Мы пошли в зоосад, а потом, когда вдруг хлынул дождь, — в кино. У нас неожиданно оказалось много времени — и мы поминутно теряли друг друга, как в слишком просторной квартире. Если хотела, Антонита умела быть шаловливой. То она, когда я умолкал, неожиданно меняла темп ходьбы и вышагивала напевая; то напускала на себя отсутствующий вид и словно бы не слышала моих слов. Она расставляла мне множество таких ловушек, и каждый раз все завершалось чудесным бурным примирением. Казалось, она была счастлива. Но в сущности, наверно, только пыталась этими дурачествами отогнать мысль о предстоящей разлуке. Все это время, каким мы располагали, было сплошным ожиданием. Она знала, вечером я уеду. И настояла, что проводит меня на вокзал. Мы приехали туда слишком рано, стояли на перроне и не знали, что сказать. Я пробормотал, что напишу и постараюсь как можно скорее приехать снова. Спросил, можно ли позвонить ей в «La buena sombra». Она только кивала. Потом по вокзалу разнесся трескучий голос диктора. Она сунула руку в сумочку, вытащила булку, разрезанную вдоль и проложенную помидорами. Вдруг мне захочется перекусить. Сняла косынку, протянула мне. Опять голос диктора. Я погладил ее по щеке, обнял. Только когда я уже стоял на ступеньке и поезд тронулся, она заплакала. Слезы хлынули из нее, как будто вовсе не имели к ней отношения. Текли по лицу, как дождь.
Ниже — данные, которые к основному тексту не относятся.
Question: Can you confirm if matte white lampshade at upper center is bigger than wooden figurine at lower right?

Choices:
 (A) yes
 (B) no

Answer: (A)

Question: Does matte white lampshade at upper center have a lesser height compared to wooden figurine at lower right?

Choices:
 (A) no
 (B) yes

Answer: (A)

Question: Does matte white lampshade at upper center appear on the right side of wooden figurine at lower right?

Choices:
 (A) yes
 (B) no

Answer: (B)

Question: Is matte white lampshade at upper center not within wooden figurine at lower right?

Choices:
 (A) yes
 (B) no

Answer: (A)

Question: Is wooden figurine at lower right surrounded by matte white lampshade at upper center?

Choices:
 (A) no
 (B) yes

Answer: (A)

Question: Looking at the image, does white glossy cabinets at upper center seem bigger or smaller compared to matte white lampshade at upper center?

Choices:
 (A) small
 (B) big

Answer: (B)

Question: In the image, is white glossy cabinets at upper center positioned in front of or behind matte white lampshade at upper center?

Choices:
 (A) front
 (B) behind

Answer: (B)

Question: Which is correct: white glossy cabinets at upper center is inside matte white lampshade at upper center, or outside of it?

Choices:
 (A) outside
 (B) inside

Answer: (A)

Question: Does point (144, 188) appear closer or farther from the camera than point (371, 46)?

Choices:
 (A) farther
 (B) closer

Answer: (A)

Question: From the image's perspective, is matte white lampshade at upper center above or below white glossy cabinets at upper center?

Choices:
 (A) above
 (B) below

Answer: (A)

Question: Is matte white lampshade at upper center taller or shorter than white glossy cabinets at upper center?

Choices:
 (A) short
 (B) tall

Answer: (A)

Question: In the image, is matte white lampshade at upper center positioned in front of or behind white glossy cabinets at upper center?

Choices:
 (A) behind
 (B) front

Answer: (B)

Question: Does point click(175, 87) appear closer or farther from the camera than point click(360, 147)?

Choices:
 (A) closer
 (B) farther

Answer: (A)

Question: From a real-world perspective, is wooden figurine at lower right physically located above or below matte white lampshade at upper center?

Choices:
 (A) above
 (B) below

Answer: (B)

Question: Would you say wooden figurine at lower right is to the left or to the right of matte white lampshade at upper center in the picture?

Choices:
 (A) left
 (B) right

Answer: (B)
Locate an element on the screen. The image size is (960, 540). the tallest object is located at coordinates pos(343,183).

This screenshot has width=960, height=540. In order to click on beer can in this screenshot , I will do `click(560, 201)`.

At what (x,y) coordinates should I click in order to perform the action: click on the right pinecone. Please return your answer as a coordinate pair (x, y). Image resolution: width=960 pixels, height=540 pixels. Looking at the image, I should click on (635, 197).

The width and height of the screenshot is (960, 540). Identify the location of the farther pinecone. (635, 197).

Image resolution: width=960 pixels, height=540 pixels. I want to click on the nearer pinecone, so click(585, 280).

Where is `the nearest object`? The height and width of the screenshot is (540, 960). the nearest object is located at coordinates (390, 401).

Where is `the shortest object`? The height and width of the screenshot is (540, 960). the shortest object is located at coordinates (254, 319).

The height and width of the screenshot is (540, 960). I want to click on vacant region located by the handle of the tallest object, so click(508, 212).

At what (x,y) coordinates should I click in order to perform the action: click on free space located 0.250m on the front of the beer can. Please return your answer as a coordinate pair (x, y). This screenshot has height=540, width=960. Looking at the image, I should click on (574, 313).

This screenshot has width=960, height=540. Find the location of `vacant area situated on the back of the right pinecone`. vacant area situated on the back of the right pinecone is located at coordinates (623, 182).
В поезде я не ощущал ни беспокойства, ни скуки. Если вообще что-то думал, то в мыслях моих были просто минуты и секунды езды, которые я не хотел ни ускорять, ни растягивать. Я весь, целиком был в пути. Отмечал все перемены освещения за окнами и в купе, пока в вагоне не вспыхнули лампы и стук колес не стал громким, как в туннеле. Затем я вижу себя в одном из переполненных французских вагонов, в этой передвижной ночлежке, кругом полная неразбериха — спящие и бодрствующие, семьи и солдаты, а я стою в коридоре, с бутылкой «Фундадора» в руке. Бутылка переходит из рук в руки, от губ к губам — в компании, где, кроме проводника и двух солдат, есть и девушка, датчанка, видимо ездившая в Испанию на языковые курсы. Воздух густой, тяжелый — от сна, пота, запаха мундиров и платья, а еще от табачного дыма — и полон шорохов дыхания, вскриков тревожного сна и приглушенных разговоров. Лишь на редких остановках в коридоре возникает движение, когда кто-нибудь выходит или, наоборот, садится в поезд. Иной раз в опущенное окно врывается воздух окружающего ландшафта, пьянящий воздух чужой земли. Из темноты серным огнем рвутся к небу трубы освещенной прожекторами фабрики, в обрамленье искристого мерцания спящего ночного города.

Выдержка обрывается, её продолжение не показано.